Je lui étais plutôt reconnaissante de sa courtoisie. Je connais certains hommes qui m’auraient gardé rancune du petit traitement que j’avais bien été dans l’obligation de pratiquer sur lui.
Je suis restée dans le bouquet d’arbres jusqu’à ce que la nuit revienne. Treize heures de morne ennui. Jusqu’à ce que je réussisse à rejoindre Janet (et Ian, peut-être), je n’avais pas la moindre envie que quelqu’un me voie. Un immigrant clandestin n’a pas besoin de publicité. Ce fut une longue journée, mais mon guru m’avait appris, par contrôle psychique, à dominer ma faim, ma soif et mon ennui, à demeurer calme, tous les sens en éveil. Quand la nuit fut tombée, je me décidai à sortir de ma retraite. Je ne connaissais le terrain que par les cartes que j’avais étudiées deux semaines auparavant. Mais je croyais le connaître bien. Ce qui m’attendait n’avait rien de bien complexe : il fallait couvrir cent dix kilomètres environ à pied avant que l’aube ne pointe et sans éveiller l’attention de quiconque.
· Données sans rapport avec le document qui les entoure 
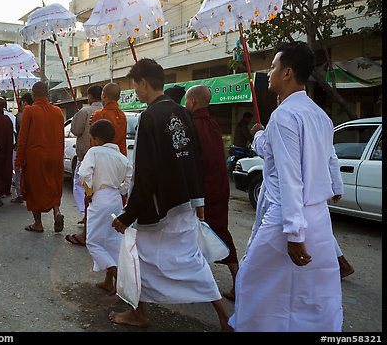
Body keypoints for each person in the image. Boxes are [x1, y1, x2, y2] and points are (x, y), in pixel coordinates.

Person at [228, 41, 343, 332]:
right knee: (312, 290)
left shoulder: (284, 116)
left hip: (286, 216)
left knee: (254, 282)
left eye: (273, 67)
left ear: (288, 72)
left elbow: (291, 175)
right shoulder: (319, 115)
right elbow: (328, 157)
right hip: (316, 216)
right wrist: (336, 186)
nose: (269, 73)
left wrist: (293, 232)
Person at [109, 58, 231, 331]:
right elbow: (194, 160)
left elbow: (145, 172)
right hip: (184, 203)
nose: (136, 92)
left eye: (135, 86)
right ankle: (224, 316)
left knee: (135, 257)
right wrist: (198, 201)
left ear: (143, 83)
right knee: (190, 261)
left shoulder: (149, 116)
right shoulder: (183, 112)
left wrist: (128, 216)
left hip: (160, 207)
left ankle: (139, 313)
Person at [185, 85, 239, 301]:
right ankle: (196, 279)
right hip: (219, 185)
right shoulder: (213, 124)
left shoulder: (193, 126)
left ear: (193, 102)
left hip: (203, 189)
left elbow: (194, 162)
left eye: (187, 101)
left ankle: (238, 282)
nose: (185, 105)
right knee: (214, 231)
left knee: (212, 232)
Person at [65, 82, 127, 246]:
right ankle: (110, 236)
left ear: (103, 96)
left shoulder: (100, 115)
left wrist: (89, 188)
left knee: (91, 205)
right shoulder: (123, 116)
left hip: (99, 168)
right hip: (117, 166)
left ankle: (87, 235)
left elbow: (94, 145)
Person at [78, 119, 133, 294]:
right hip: (116, 199)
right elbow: (130, 181)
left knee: (93, 242)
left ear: (97, 139)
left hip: (99, 198)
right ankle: (109, 281)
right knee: (112, 241)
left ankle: (119, 279)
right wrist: (121, 190)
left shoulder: (94, 151)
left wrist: (89, 193)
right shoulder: (122, 158)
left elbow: (84, 174)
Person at [14, 81, 65, 233]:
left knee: (34, 189)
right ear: (47, 93)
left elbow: (23, 138)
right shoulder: (58, 112)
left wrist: (18, 160)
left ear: (33, 94)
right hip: (55, 156)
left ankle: (38, 224)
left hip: (36, 157)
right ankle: (57, 212)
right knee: (53, 186)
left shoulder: (30, 110)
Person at [70, 84, 103, 223]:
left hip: (85, 154)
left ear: (90, 96)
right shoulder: (107, 110)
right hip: (104, 156)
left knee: (81, 184)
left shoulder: (85, 111)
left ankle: (85, 212)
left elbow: (76, 130)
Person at [10, 92, 34, 204]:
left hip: (21, 147)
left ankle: (20, 194)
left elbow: (20, 135)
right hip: (34, 148)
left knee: (18, 172)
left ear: (24, 102)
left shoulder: (21, 115)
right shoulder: (37, 112)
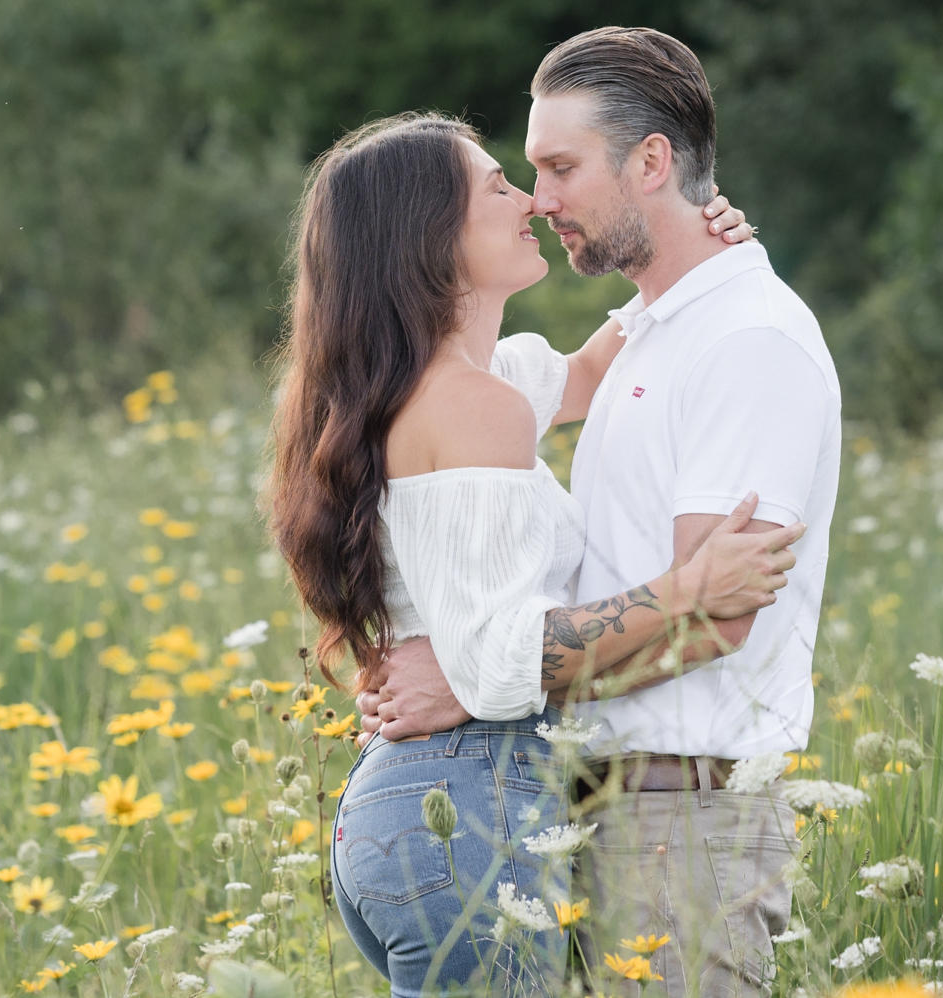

Le trajet était tout aussi simple. D’abord vers l’est pour rencontrer la route qui menait de Lancaster (dans l’Imperium) à La Rochelle (Canada britannique), ville frontière facile à repérer. Ensuite vers le nord jusqu’aux faubourgs de Winnipeg, un grand tour de la ville vers la gauche, et la route nord très loin. Et le domaine Tormey encore moins. En fait, l’aube apparaissait quand j’ai aperçu les portes du domaine au loin. J’étais fatiguée, mais pas en aussi mauvaise forme que ça. Je suis capable de courir et de marcher style jogging pendant vingt-quatre heures d’affilée quand il le faut. J’avais surtout mal aux pieds et j’avais aussi très soif. J’ai appuyé sur le bouton de la sonnerie avec un soulagement immense.
J’entendis la voix familière :
— Ici le capitaine Ian Tormey. Vous entendez actuellement un enregistrement. Cette maison est sous la protection des Loups-Garous de Winnipeg. J’ai loué les services de cette société parce que je la juge compétente et que je crois que les rumeurs concernant les bavures dont elle serait coupable sont sans fondement. Les appels codés ne seront pas transmis mais le courrier sera acheminé. Merci de votre attention.
Ah, ça oui, Ian ! Merci du fond du cœur ! D’accord, je n’avais aucune raison de croire qu’ils allaient tous rester à la maison… mais l’idée ne m’avait même pas effleurée qu’il pourrait n’y avoir personne lorsque j’arriverais. J’avais fait un transfert, comme diraient les psys. Depuis que j’avais perdu ma famille de Nouvelle-Zélande, les Tormey représentaient pour moi la « maison », et Janet, sans nul doute, la mère que je n’avais jamais eue.